Sarah Hampson of the G&M had interviewed Peggy Baker, choreographer and modern dancer. Baker shared intimate details about the loss of her husband to multiple sclerosis, and the wave of emotions she had experienced watching him die in front of her. I was intrigued by the metaphor she used: death is a “second labour” in the circle of life. Her husband’s mother went through labour to give life to him and while approaching death, he laboured to let go of life. Baker actually expressed a sense of “elation” after his death, I suppose because it was a surreal experience to watch a life end before your eyes (just as it is incredibly miraculous to watch a baby come into the world).
I often feel guilty that I was not present during my father’s dying moments. “Had I been, would the grieving process have been any different?”, I wonder. Would the acceptance stage have approached faster? I certainly can’t see that I would have been “elated” had I been there. I have come to believe that only those who hold very strong religious beliefs (or at least a very strong belief in some form of god) could experience joy in death. Isn’t that the whole point of religion? To find a way to accept death, to know that you can be in a better place when your body fails you? My fear of death is the only reason I sometimes feel the need to seek out a religion.
I promised I would not get into religion, however. Too delicate. (Although I reserve the right to change my mind!)
So back to grieving. Hampson’s story focused on the intensity of grief when you lose a life partner. It reminded me of when DQ’s babysitter lost her fraternal twin brother earlier this year. I couldn’t help but wonder how deep that loss must have felt. To live 27 years of your life with a twin: this other human being is an indelible part of you. To suddenly lose your twin could only feel like someone punched a hole in your heart. If I felt like a piece of me was missing when I lost a parent, I can’t begin to imagine the kind of emotions one would go through after losing a twin, never mind the survivors’ guilt, as the New York Times points out. How do you ever celebrate a birthday again?
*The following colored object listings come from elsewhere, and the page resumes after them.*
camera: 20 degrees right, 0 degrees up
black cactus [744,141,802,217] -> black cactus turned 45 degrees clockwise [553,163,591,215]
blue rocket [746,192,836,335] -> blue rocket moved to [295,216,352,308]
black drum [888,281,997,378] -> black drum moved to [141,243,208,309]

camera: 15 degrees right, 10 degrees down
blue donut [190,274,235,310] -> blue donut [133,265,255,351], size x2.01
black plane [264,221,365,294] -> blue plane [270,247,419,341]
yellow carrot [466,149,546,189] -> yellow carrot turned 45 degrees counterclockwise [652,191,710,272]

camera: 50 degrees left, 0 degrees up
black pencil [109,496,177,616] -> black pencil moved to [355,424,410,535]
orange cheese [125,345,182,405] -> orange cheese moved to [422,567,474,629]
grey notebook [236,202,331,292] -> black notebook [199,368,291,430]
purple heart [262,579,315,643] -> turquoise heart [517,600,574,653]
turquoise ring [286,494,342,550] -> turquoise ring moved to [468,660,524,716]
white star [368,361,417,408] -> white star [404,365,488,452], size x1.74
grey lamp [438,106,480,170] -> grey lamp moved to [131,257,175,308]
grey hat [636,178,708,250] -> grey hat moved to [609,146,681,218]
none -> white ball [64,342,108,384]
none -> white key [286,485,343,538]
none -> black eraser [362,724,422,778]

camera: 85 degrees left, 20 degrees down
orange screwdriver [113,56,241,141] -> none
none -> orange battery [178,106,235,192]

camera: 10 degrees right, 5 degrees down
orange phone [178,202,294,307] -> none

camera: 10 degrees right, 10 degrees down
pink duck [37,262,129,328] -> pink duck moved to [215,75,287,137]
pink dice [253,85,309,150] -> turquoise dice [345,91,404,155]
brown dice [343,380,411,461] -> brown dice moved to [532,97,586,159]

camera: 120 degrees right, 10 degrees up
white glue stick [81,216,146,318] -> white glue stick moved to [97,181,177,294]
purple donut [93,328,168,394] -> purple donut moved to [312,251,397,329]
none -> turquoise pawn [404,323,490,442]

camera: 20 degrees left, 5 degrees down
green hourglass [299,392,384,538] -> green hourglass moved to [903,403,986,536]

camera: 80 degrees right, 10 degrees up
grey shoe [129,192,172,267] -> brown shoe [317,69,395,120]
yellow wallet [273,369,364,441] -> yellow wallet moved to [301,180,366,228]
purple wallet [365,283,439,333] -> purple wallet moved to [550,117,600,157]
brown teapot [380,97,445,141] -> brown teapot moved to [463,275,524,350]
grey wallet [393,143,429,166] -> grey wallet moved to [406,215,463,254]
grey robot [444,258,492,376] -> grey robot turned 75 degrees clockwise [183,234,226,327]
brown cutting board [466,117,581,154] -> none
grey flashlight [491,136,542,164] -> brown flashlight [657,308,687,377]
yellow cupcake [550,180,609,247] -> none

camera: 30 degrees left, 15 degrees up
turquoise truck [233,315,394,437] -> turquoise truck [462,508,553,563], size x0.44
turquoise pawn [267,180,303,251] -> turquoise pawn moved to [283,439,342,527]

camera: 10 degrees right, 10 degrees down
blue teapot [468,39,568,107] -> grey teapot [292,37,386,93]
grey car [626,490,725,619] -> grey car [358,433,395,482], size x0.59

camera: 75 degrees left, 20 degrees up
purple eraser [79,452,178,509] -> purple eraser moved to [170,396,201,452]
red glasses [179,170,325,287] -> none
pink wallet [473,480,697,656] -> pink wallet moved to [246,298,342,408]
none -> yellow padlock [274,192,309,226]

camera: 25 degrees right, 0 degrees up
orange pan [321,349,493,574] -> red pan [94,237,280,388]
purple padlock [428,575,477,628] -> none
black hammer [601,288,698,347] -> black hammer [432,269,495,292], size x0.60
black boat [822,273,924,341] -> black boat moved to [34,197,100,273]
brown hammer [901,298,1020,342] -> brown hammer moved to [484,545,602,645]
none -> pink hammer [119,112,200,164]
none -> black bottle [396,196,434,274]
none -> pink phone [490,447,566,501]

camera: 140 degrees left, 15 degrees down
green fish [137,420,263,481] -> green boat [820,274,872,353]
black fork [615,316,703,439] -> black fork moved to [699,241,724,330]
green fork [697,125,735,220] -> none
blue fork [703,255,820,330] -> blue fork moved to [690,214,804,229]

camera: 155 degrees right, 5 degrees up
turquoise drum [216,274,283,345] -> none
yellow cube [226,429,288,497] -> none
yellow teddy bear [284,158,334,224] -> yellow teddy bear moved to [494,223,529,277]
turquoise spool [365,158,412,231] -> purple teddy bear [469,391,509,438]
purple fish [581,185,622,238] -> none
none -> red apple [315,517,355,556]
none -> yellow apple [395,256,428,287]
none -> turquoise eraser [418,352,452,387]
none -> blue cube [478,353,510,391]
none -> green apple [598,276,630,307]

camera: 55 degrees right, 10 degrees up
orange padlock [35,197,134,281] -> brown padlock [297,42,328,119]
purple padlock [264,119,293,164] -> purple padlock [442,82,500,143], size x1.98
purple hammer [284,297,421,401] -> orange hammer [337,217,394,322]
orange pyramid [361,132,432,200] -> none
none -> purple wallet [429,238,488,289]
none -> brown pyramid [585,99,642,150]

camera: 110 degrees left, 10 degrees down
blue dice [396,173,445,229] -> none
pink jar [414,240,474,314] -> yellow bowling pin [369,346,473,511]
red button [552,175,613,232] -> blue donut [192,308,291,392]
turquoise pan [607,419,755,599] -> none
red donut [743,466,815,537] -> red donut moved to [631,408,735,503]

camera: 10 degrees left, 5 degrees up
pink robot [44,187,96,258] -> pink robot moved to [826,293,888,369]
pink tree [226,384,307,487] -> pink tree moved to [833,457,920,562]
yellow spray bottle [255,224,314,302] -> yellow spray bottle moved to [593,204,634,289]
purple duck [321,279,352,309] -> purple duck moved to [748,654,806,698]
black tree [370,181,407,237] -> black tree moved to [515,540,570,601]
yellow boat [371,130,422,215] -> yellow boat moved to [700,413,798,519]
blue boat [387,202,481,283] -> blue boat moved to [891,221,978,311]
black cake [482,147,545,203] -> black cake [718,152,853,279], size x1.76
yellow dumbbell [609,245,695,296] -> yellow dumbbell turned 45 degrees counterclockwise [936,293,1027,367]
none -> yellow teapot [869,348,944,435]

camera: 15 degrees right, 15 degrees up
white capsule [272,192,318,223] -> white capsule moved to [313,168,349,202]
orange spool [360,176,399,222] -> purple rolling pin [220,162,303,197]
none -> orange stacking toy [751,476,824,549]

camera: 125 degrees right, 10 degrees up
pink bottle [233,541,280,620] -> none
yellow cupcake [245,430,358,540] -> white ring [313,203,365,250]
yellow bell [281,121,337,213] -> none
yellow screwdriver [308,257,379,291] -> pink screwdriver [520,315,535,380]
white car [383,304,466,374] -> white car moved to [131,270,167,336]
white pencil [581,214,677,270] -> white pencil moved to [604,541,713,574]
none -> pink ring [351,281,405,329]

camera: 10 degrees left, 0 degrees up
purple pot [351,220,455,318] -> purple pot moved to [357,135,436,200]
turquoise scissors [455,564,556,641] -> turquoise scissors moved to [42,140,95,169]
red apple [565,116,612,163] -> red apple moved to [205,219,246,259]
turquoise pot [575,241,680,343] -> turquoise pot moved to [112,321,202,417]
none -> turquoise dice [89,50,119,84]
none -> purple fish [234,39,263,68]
Twin bonding is something nobody can truly understand unless one is a twin. While scientists would argue that there is a genetic rationale, I think most of it is psychic in nature (and I am not one who believes in the supernatural). How else do you explain all the stories about twins sensing pain in each other, even from miles away?
If you have been following my blog, you must be wondering if I am obsessed with death and grief, as they seems to be common topics. I guess I am a little fascinated by it because there’s so much I don’t understand about it, so I hope you bear with me if the topic comes up again.